Sosyal medyada çocukları ile ilgili paylaşım yapan ebeveynler çoğu zaman eleştiriliyor. Bu eleştirilerden nasibini alan Melis İşiten: “Doğumdan sonra bir dönem Ada’yı sosyal medyada çok kullanmıştım. Çünkü tüm hayatım Ada’ydı. Ama orada gelen linçleri ya da eleştirileri, şahsıma gelenler gibi görmezden gelemedim. Boşandıktan sonra, ben de Uraz da çekildik. Artık Ada’yı çok az paylaşıyorum ya da annelikle ilgili çok konuşmuyorum. Ben bu şekilde var olmak istemiyorum. Benimle ilgili ‘çok iyi anne’ densin istemem. Ben zaten kızıma en iyi anneyim. Bunu başkalarının bilmesine gerek yok, Ada bilsin yeter” diyor.
“Boşanırken çocuğun adına da karar veriyorsun”
Melis İşiten, Uraz Kaygılaroğlu ile boşanma sürecini nasıl yönettiklerini anlatıyor: “Boşandığımızda Ada 2.5 yaşındaydı. Benim de annem babam küçükken ayrılmıştı. Uraz da çok erken yaşta babasını kaybetmiş. O nedenle biz ayrılırken çok dikkat etmeye çalıştık. Süreci çok net ve güzel yönettik. Ama boşanırken pedagoga ‘Ada mutsuz olacak mı?’ demiştik, o da ‘Bu kadar mutlu olmayacak,’ demişti. Bu beni çok etkilemişti. Boşanırken çocuğun adına da bir karar veriyorsun. Elbette her çocuk annesiyle babasını bir arada görmek ister. Boşandıktan birkaç sene sonra bir gün bana ağlayarak, ‘Siz babamla iyi arkadaşsınız ama ayrılırken bana sordunuz mu?’ demişti. O benim en zorlandığım andı. Onun elinden bir arada olma hissini aldık. Sonra konuştuk ve dedik ki ‘Bizim aşkımız bitti ve çok iyi arkadaşız.’ O zaman Ada’nın en mutlu olacağı şekilde iki ayrı ev yaratalım. Şu an Ada’ya sorsanız kendine göre bir sürü arkadaşından daha mutludur. Annesini babasını bir arada da görüyor, özel günlerde de, zor günlerde de herkes birbirine sarılıyor. Biz bir aileyiz ve bunu çok iyi anladı. ”

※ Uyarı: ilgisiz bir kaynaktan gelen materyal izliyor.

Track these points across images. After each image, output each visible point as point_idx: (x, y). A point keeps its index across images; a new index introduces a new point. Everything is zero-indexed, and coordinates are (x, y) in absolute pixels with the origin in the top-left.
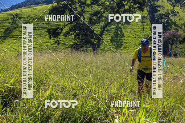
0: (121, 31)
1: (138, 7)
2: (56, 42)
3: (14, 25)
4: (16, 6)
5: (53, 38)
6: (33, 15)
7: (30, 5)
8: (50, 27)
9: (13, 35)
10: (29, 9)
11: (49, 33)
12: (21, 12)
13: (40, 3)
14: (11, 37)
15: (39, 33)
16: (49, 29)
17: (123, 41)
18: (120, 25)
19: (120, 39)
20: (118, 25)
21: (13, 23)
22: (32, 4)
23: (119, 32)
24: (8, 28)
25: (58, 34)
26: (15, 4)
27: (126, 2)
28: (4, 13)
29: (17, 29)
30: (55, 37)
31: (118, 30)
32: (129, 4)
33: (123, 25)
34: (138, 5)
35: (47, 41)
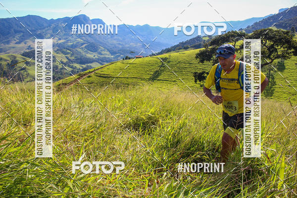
0: (273, 78)
1: (293, 52)
2: (201, 86)
3: (162, 68)
4: (165, 50)
5: (198, 82)
6: (180, 60)
7: (179, 49)
8: (197, 71)
9: (160, 77)
10: (178, 54)
11: (195, 76)
12: (170, 56)
13: (189, 48)
14: (158, 80)
15: (186, 77)
16: (195, 73)
17: (274, 90)
18: (272, 72)
19: (271, 87)
20: (269, 72)
21: (161, 66)
22: (181, 49)
23: (270, 80)
24: (157, 72)
25: (204, 78)
26: (164, 48)
27: (279, 47)
28: (154, 56)
29: (165, 72)
30: (200, 81)
31: (269, 77)
32: (282, 49)
33: (275, 72)
34: (293, 50)
35: (193, 85)
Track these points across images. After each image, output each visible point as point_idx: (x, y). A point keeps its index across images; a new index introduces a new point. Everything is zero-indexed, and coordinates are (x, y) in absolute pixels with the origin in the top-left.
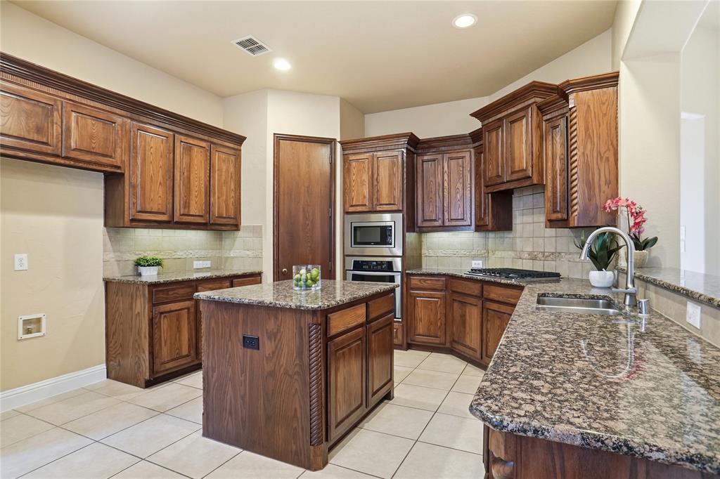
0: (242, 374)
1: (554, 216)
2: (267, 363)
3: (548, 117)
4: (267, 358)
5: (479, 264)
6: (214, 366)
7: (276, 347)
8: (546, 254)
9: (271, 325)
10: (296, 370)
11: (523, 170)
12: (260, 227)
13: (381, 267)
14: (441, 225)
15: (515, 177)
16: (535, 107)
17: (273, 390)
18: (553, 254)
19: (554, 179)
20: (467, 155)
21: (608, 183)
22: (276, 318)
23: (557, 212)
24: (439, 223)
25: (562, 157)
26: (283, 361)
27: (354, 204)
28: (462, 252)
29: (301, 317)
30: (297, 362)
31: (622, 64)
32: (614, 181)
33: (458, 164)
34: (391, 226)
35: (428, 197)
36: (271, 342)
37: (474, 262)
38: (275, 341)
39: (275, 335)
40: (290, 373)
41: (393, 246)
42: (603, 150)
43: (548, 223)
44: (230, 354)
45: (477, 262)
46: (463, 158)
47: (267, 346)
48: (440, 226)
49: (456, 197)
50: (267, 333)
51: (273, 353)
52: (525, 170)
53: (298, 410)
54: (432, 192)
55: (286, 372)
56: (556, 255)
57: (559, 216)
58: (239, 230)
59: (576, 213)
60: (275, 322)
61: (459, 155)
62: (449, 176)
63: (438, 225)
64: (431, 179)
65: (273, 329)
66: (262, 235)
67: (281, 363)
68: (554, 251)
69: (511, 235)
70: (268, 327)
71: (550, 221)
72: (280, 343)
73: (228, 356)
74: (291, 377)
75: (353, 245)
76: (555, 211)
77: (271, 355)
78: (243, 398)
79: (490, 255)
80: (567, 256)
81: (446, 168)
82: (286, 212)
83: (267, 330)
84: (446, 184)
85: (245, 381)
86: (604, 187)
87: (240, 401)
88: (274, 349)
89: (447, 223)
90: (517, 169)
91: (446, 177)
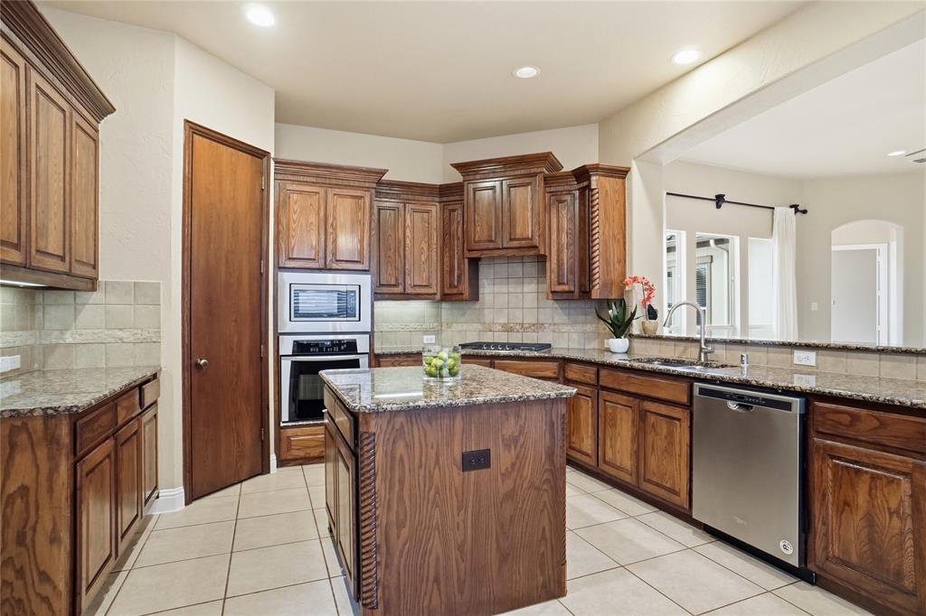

“ Şu an oyunculuğa meraklı”
Kızı Ada’nın tiyatroya olan yatkınlığını ise “Ada’nın çevresinde neredeyse herkes oyuncu. Tiyatroculardan oluşan bir arkadaş grubum var ve hep onlarla beraber büyüyor. Uraz daha yalnız olmayı seven birisi. Ama ben arkadaş delisiyim. Ada da benden nasibini alıyor. Şu an en büyük isteği ‘Güldüy Güldüy’de oynamak. Biz alenen yönlendirmemeye çalışıyoruz ama şu an oyunculuğa meraklı” sözleriyle anlatıyor İşiten.